Commons : Herrenhaus Nütschau  - Collection of images, videos and audio files

Individual evidence

  1. Lindberg P .: hypotyposis arcium, palatiorum, libroum, pyramiddum ... from Henrico Ranzovio ... conditorum etc. , Hamburg 1591, 47f. and Frankfurt 1592, 66f., (woodcut from the castle).
  2. ^ The establishment of Sankt Ansgar in Nütschau. In: The Benedictine Abbey of Gerleve. 1998 p. 124.
  3. Nütschau Monastery: Nütschau's foundation . In: Benediktinerpriorat St. Ansgar 1983, pp. 4–5.

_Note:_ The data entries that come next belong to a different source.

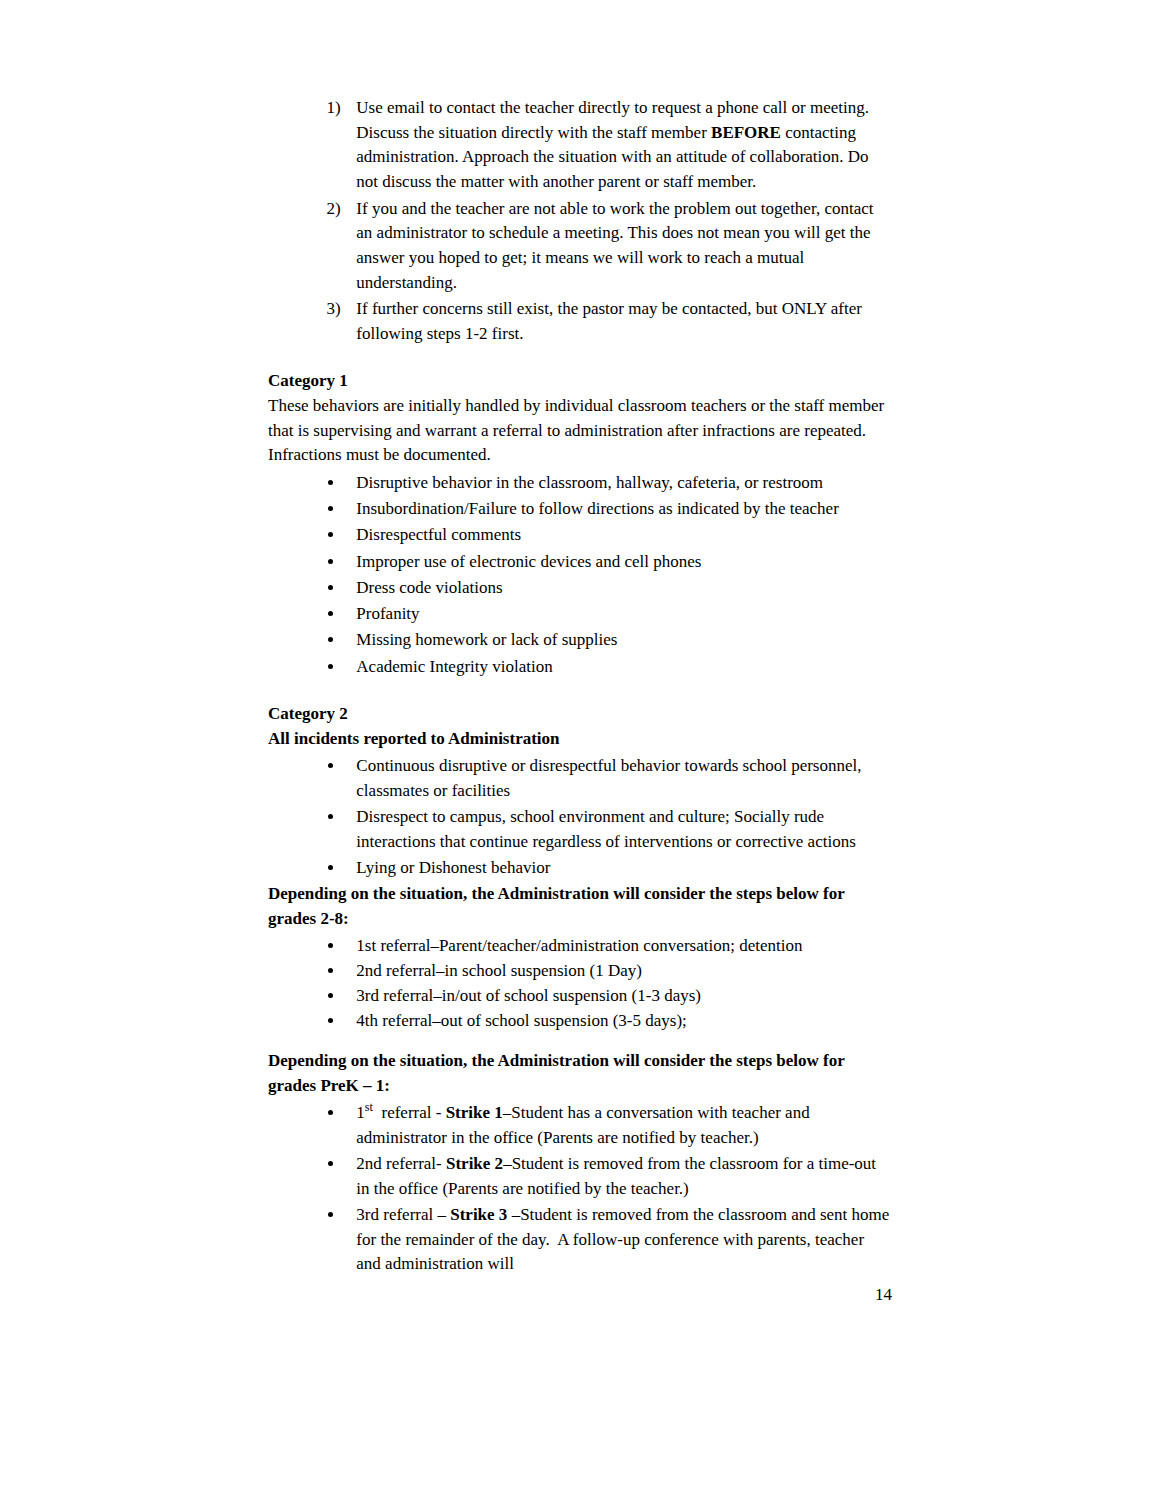Use email to contact the teacher directly to request a phone call or meeting. Discuss the situation directly with the staff member BEFORE contacting administration. Approach the situation with an attitude of collaboration. Do not discuss the matter with another parent or staff member.
If you and the teacher are not able to work the problem out together, contact an administrator to schedule a meeting. This does not mean you will get the answer you hoped to get; it means we will work to reach a mutual understanding.
If further concerns still exist, the pastor may be contacted, but ONLY after following steps 1-2 first.
Category 1
These behaviors are initially handled by individual classroom teachers or the staff member that is supervising and warrant a referral to administration after infractions are repeated. Infractions must be documented.
Disruptive behavior in the classroom, hallway, cafeteria, or restroom
Insubordination/Failure to follow directions as indicated by the teacher
Disrespectful comments
Improper use of electronic devices and cell phones
Dress code violations
Profanity
Missing homework or lack of supplies
Academic Integrity violation
Category 2
All incidents reported to Administration
Continuous disruptive or disrespectful behavior towards school personnel, classmates or facilities
Disrespect to campus, school environment and culture; Socially rude interactions that continue regardless of interventions or corrective actions
Lying or Dishonest behavior
Depending on the situation, the Administration will consider the steps below for grades 2-8:
1st referral–Parent/teacher/administration conversation; detention
2nd referral–in school suspension (1 Day)
3rd referral–in/out of school suspension (1-3 days)
4th referral–out of school suspension (3-5 days);
Depending on the situation, the Administration will consider the steps below for grades PreK – 1:
1st referral - Strike 1–Student has a conversation with teacher and administrator in the office (Parents are notified by teacher.)
2nd referral- Strike 2–Student is removed from the classroom for a time-out in the office (Parents are notified by the teacher.)
3rd referral – Strike 3 –Student is removed from the classroom and sent home for the remainder of the day. A follow-up conference with parents, teacher and administration will
14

  4. Amandus Eilermann: Nütschau Germania Benedictina, Vol. VI. North Germany 1979, p. 386.
  5. "Klosterkirche" on kloster-nuetschau.de
  6. Amandus Eilermann: Nütschau. History of architecture and art. In: Germania Benedictina Vol. VI. Northern Germany. 1979, p. 387.
  7. Nütschau Monastery: The quiet area, the place of reflection, education and encounter and the church. In: Benedictine Priory St. Ansgar. 1983, pp. 17-19.